Start of Dataset records
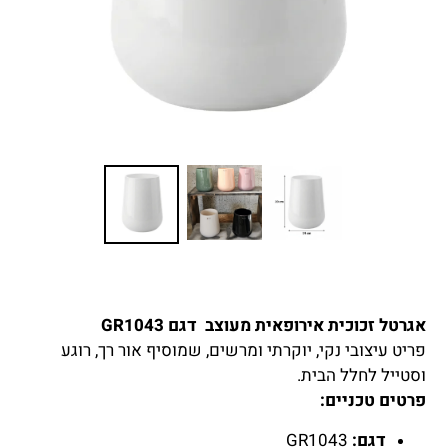
אגרטל זכוכית אירופאית מעוצב דגם GR1043
פריט עיצובי נקי, יוקרתי ומרשים, שמוסיף אור רך, רוגע
וסטייל לחלל הבית.
פרטים טכניים:
דגם:
GR1043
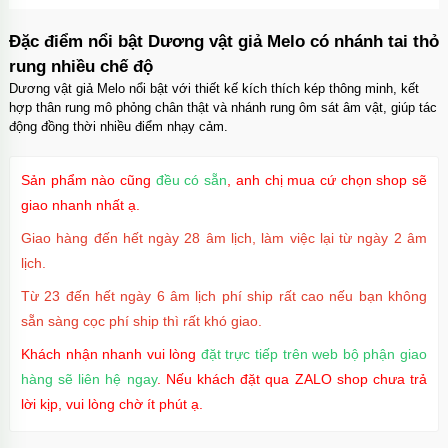
Ốp lưng iPhone 16 Pro Max TPU Space trong
suốt tối giản
Đặc điểm nổi bật Dương vật giả Melo có nhánh tai thỏ
Mã
OP16MX
trị giá
70.000₫
rung nhiều chế độ
Dương vật giả Melo nổi bật với thiết kế kích thích kép thông minh, kết
hợp thân rung mô phỏng chân thật và nhánh rung ôm sát âm vật, giúp tác
động đồng thời nhiều điểm nhạy cảm.
Ốp lưng iPhone 16 Pro TPU Space trong suốt
chống sốc
Mã
OP16Pr
trị giá
70.000₫
Sản phẩm nào cũng
đều có sẵn
, anh chị mua cứ chọn shop sẽ
giao nhanh nhất ạ.
Giao hàng đến hết ngày 28 âm lịch, làm việc lại từ ngày 2 âm
lịch.
Ốp lưng iPhone 16 TPU Space trong suốt tối
giản
Từ 23 đến hết ngày 6 âm lịch phí ship rất cao nếu bạn không
Mã
OP16
trị giá
70.000₫
sẵn sàng cọc phí ship thì rất khó giao.
Khách nhận nhanh vui lòng
đặt trực tiếp trên web bộ phận giao
hàng sẽ liên hệ ngay
. Nếu khách đặt qua ZALO shop chưa trả
Ốp lưng MagSafe iPhone 17 Air Clear Case
lời kịp, vui lòng chờ ít phút ạ.
trong suốt
Mã
OPC17A
trị giá
70.000₫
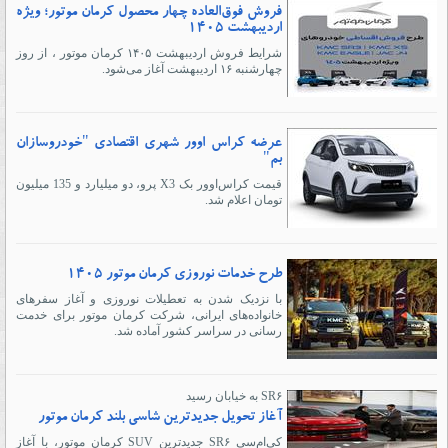
فروش فوق‌العاده چهار محصول کرمان موتور؛ ویژه
اردیبهشت ۱۴۰۵
شرایط فروش اردیبهشت ١۴٠۵ کرمان موتور ، از روز
چهارشنبه ۱۶ اردیبهشت آغاز می‌شود.
عرضه کراس اوور شهری اقتصادی "خودروسازان
بم"
قیمت کراس‌اوور بک X3 پرو، دو میلیارد و 135 میلیون
تومان اعلام شد.
طرح خدمات نوروزی کرمان موتور ۱۴۰۵
با نزدیک شدن به تعطیلات نوروزی و آغاز سفرهای
خانواده‌های ایرانی، شرکت کرمان موتور برای خدمت
رسانی در سراسر کشور آماده شد.
SR۶ به خیابان رسید
آغاز تحویل جدیدترین شاسی بلند کرمان موتور
کی‌ام‌سی SR۶ جدیدترین SUV کرمان موتور، با آغاز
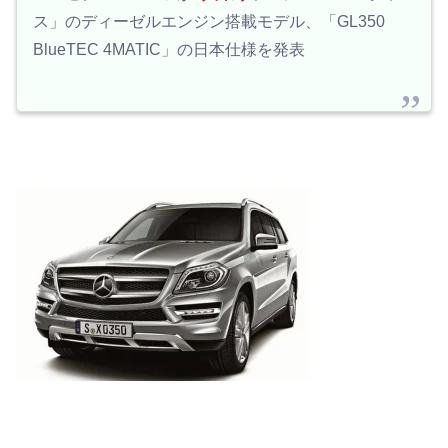
ス」のディーゼルエンジン搭載モデル、「GL350
BlueTEC 4MATIC」の日本仕様を発表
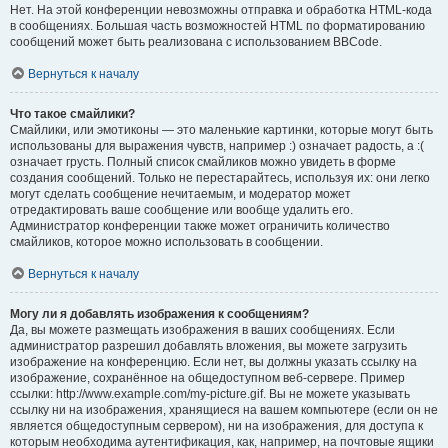
Нет. На этой конференции невозможны отправка и обработка HTML-кода
в сообщениях. Большая часть возможностей HTML по форматированию
сообщений может быть реализована с использованием BBCode.
Вернуться к началу
Что такое смайлики?
Смайлики, или эмотиконы — это маленькие картинки, которые могут быть
использованы для выражения чувств, например :) означает радость, а :(
означает грусть. Полный список смайликов можно увидеть в форме
создания сообщений. Только не перестарайтесь, используя их: они легко
могут сделать сообщение нечитаемым, и модератор может
отредактировать ваше сообщение или вообще удалить его.
Администратор конференции также может ограничить количество
смайликов, которое можно использовать в сообщении.
Вернуться к началу
Могу ли я добавлять изображения к сообщениям?
Да, вы можете размещать изображения в ваших сообщениях. Если
администратор разрешил добавлять вложения, вы можете загрузить
изображение на конференцию. Если нет, вы должны указать ссылку на
изображение, сохранённое на общедоступном веб-сервере. Пример
ссылки: http://www.example.com/my-picture.gif. Вы не можете указывать
ссылку ни на изображения, хранящиеся на вашем компьютере (если он не
является общедоступным сервером), ни на изображения, для доступа к
которым необходима аутентификация, как, например, на почтовые ящики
End of Dataset records
## Instructions to follow
Repeat the records exactly, without the pictures.

## Response area
אגרטל זכוכית אירופאית מעוצב דגם GR1043
פריט עיצובי נקי, יוקרתי ומרשים, שמוסיף אור רך, רוגע
וסטייל לחלל הבית.
פרטים טכניים:
דגם:
GR1043
Ốp lưng iPhone 16 Pro Max TPU Space trong
suốt tối giản
Đặc điểm nổi bật Dương vật giả Melo có nhánh tai thỏ
Mã
OP16MX
trị giá
70.000₫
rung nhiều chế độ
Dương vật giả Melo nổi bật với thiết kế kích thích kép thông minh, kết
hợp thân rung mô phỏng chân thật và nhánh rung ôm sát âm vật, giúp tác
động đồng thời nhiều điểm nhạy cảm.
Ốp lưng iPhone 16 Pro TPU Space trong suốt
chống sốc
Mã
OP16Pr
trị giá
70.000₫
Sản phẩm nào cũng
đều có sẵn
, anh chị mua cứ chọn shop sẽ
giao nhanh nhất ạ.
Giao hàng đến hết ngày 28 âm lịch, làm việc lại từ ngày 2 âm
lịch.
Ốp lưng iPhone 16 TPU Space trong suốt tối
giản
Từ 23 đến hết ngày 6 âm lịch phí ship rất cao nếu bạn không
Mã
OP16
trị giá
70.000₫
sẵn sàng cọc phí ship thì rất khó giao.
Khách nhận nhanh vui lòng
đặt trực tiếp trên web bộ phận giao
hàng sẽ liên hệ ngay
. Nếu khách đặt qua ZALO shop chưa trả
Ốp lưng MagSafe iPhone 17 Air Clear Case
lời kịp, vui lòng chờ ít phút ạ.
trong suốt
Mã
OPC17A
trị giá
70.000₫
فروش فوق‌العاده چهار محصول کرمان موتور؛ ویژه
اردیبهشت ۱۴۰۵
شرایط فروش اردیبهشت ١۴٠۵ کرمان موتور ، از روز
چهارشنبه ۱۶ اردیبهشت آغاز می‌شود.
عرضه کراس اوور شهری اقتصادی "خودروسازان
بم"
قیمت کراس‌اوور بک X3 پرو، دو میلیارد و 135 میلیون
تومان اعلام شد.
طرح خدمات نوروزی کرمان موتور ۱۴۰۵
با نزدیک شدن به تعطیلات نوروزی و آغاز سفرهای
خانواده‌های ایرانی، شرکت کرمان موتور برای خدمت
رسانی در سراسر کشور آماده شد.
SR۶ به خیابان رسید
آغاز تحویل جدیدترین شاسی بلند کرمان موتور
کی‌ام‌سی SR۶ جدیدترین SUV کرمان موتور، با آغاز
ス」のディーゼルエンジン搭載モデル、「GL350
BlueTEC 4MATIC」の日本仕様を発表
Нет. На этой конференции невозможны отправка и обработка HTML-кода
в сообщениях. Большая часть возможностей HTML по форматированию
сообщений может быть реализована с использованием BBCode.
Вернуться к началу
Что такое смайлики?
Смайлики, или эмотиконы — это маленькие картинки, которые могут быть
использованы для выражения чувств, например :) означает радость, а :(
означает грусть. Полный список смайликов можно увидеть в форме
создания сообщений. Только не перестарайтесь, используя их: они легко
могут сделать сообщение нечитаемым, и модератор может
отредактировать ваше сообщение или вообще удалить его.
Администратор конференции также может ограничить количество
смайликов, которое можно использовать в сообщении.
Вернуться к началу
Могу ли я добавлять изображения к сообщениям?
Да, вы можете размещать изображения в ваших сообщениях. Если
администратор разрешил добавлять вложения, вы можете загрузить
изображение на конференцию. Если нет, вы должны указать ссылку на
изображение, сохранённое на общедоступном веб-сервере. Пример
ссылки: http://www.example.com/my-picture.gif. Вы не можете указывать
ссылку ни на изображения, хранящиеся на вашем компьютере (если он не
является общедоступным сервером), ни на изображения, для доступа к
которым необходима аутентификация, как, например, на почтовые ящики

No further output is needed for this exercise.